- [EXERCISE GOAL]: Find each line in the material below that contains the word "equals" and copy those lines in full.

····················

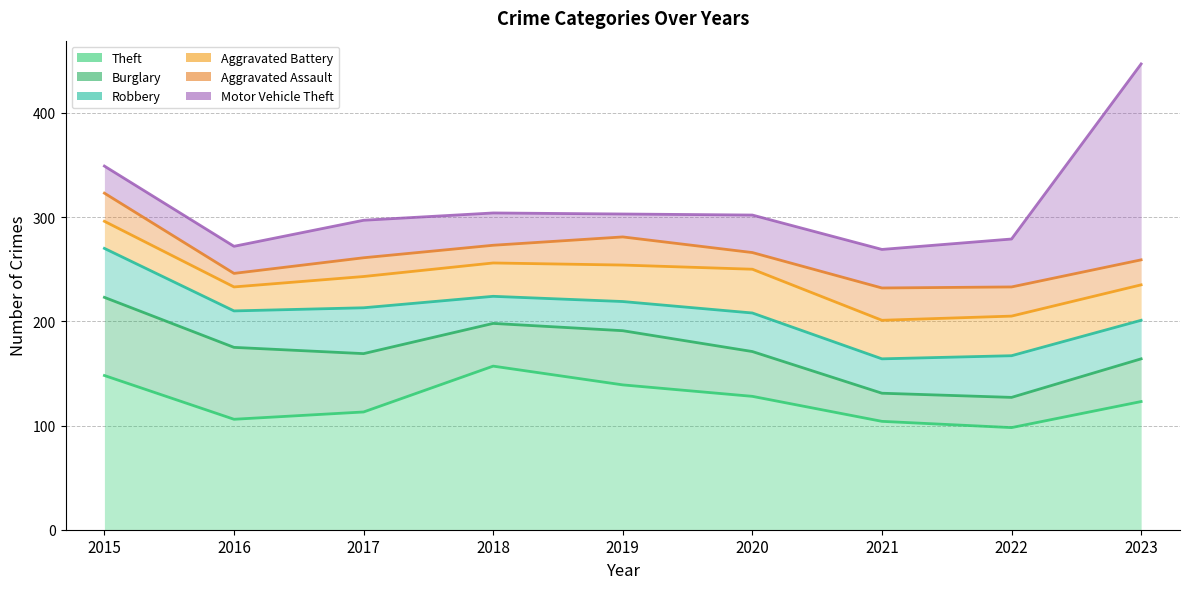

What is the lowest value of the Robbery series?

26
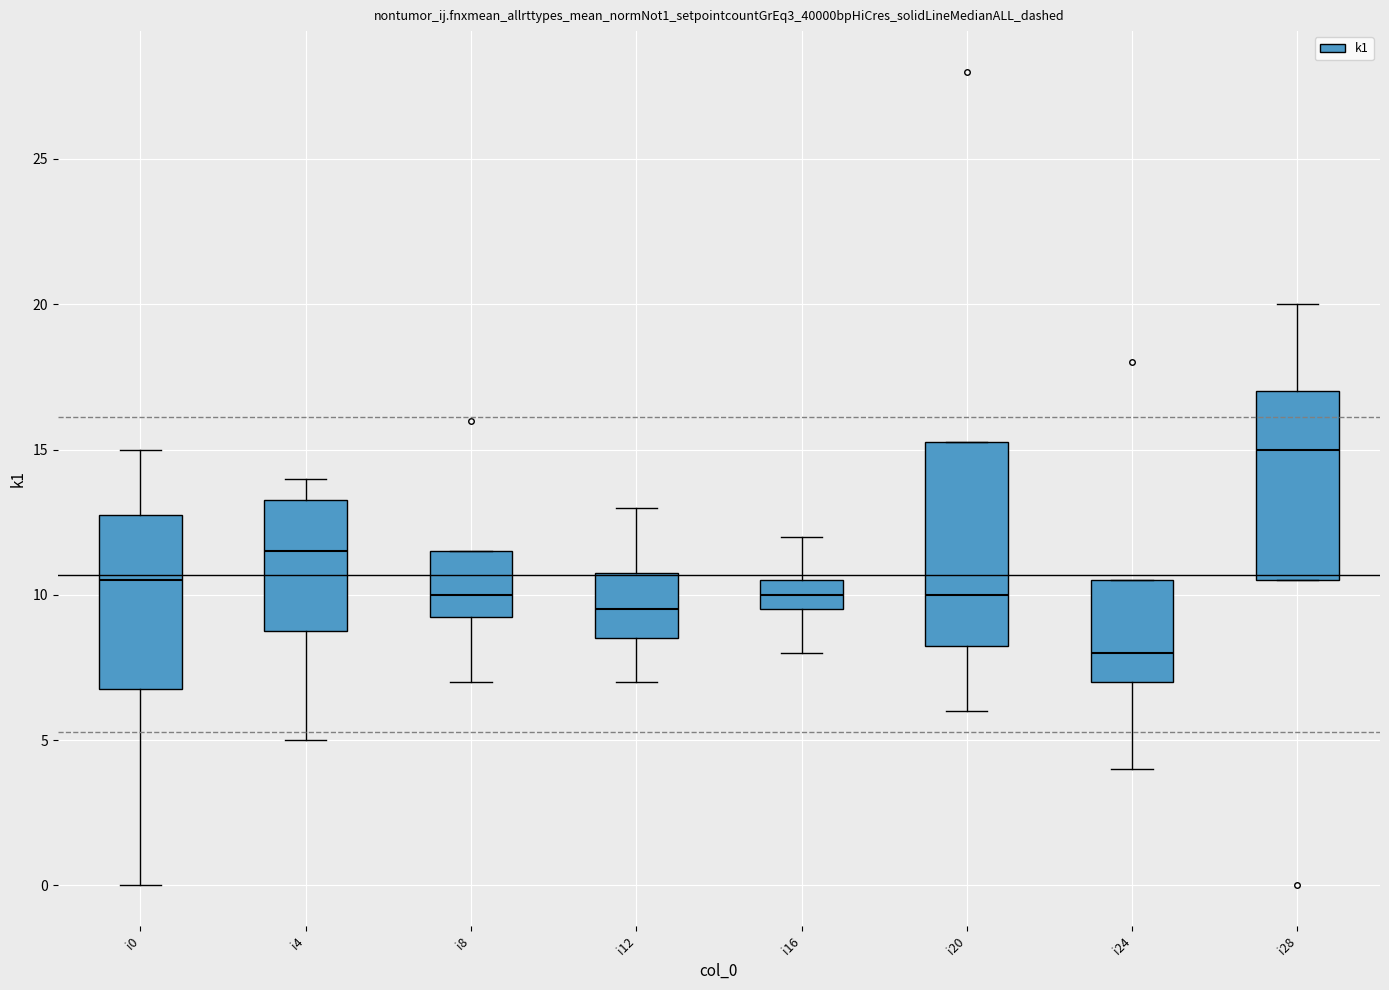

Where is the upper edge of the box for i28 on the y-axis? The values are not printed on the chart, so give them approximately, as read against the axis.

17.0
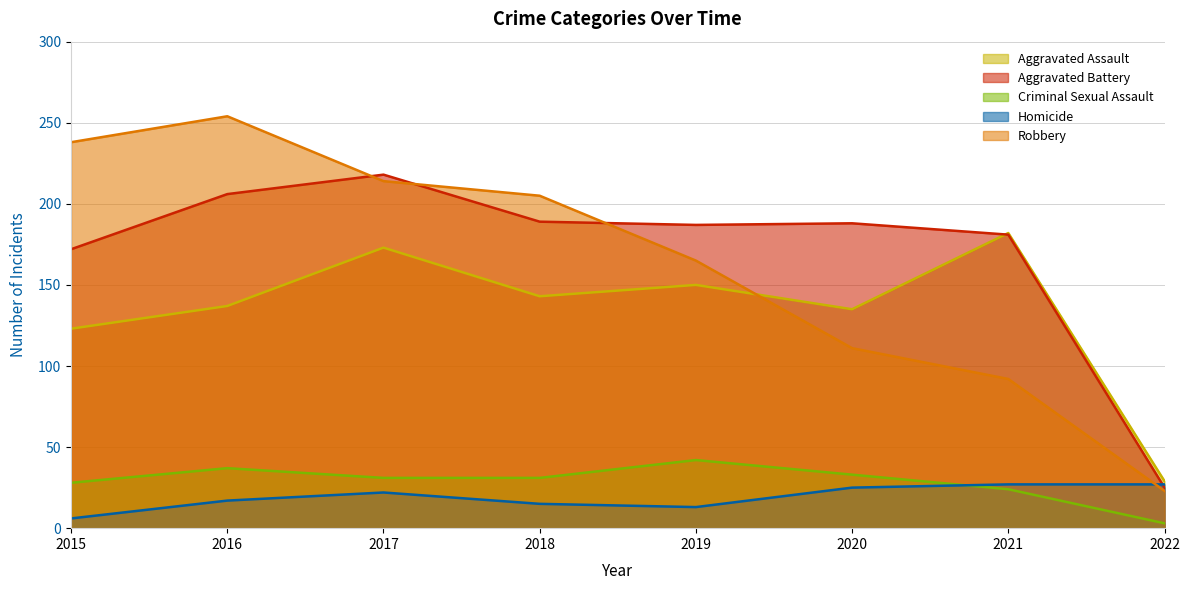

Is it true that Criminal Sexual Assault equals 10 at 2021?

False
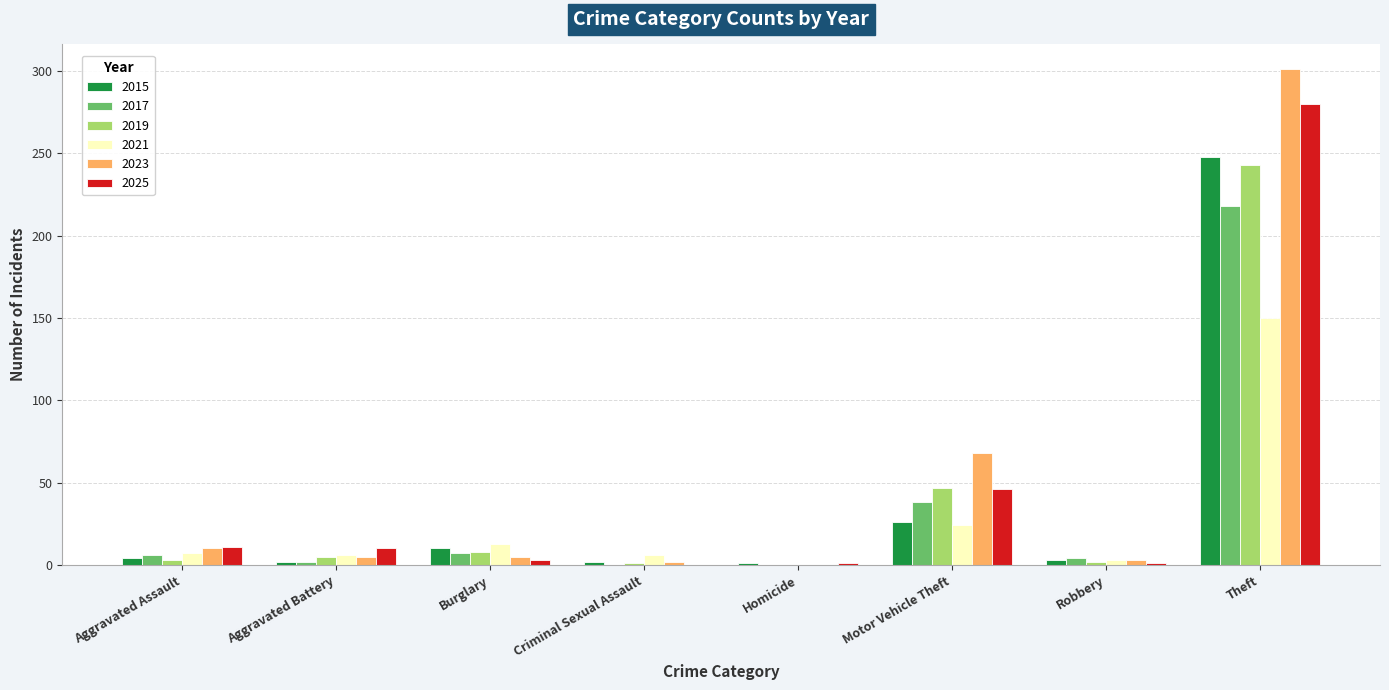

The 2021 series shows 7 at Aggravated Assault. True or false?

True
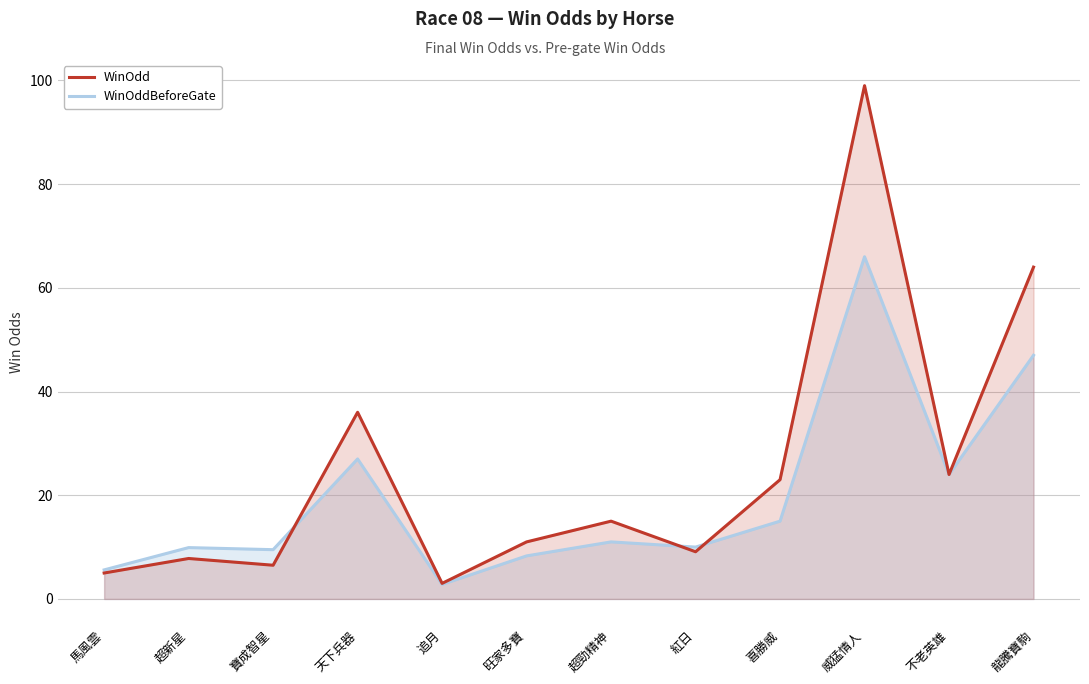

At which category is the sum across all series the highest?

威猛情人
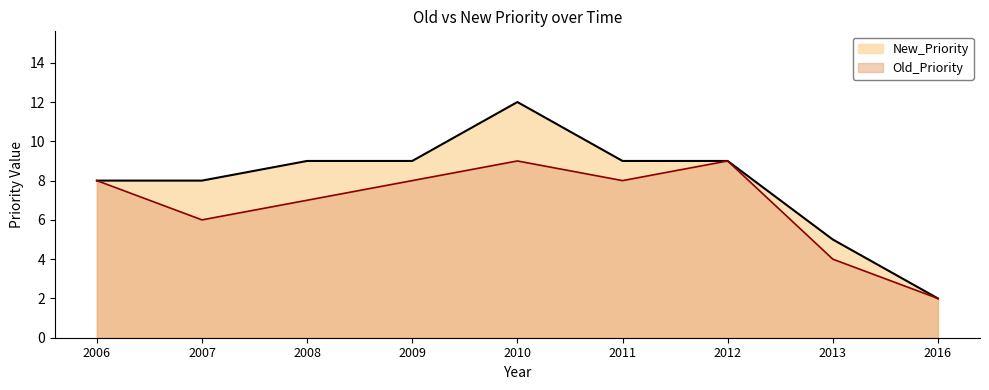

Is it true that New_Priority equals 14 at 2008?

False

····················

- [SOLUTION FOR THIS TASK]:
Is it true that Criminal Sexual Assault equals 10 at 2021?
Is it true that New_Priority equals 14 at 2008?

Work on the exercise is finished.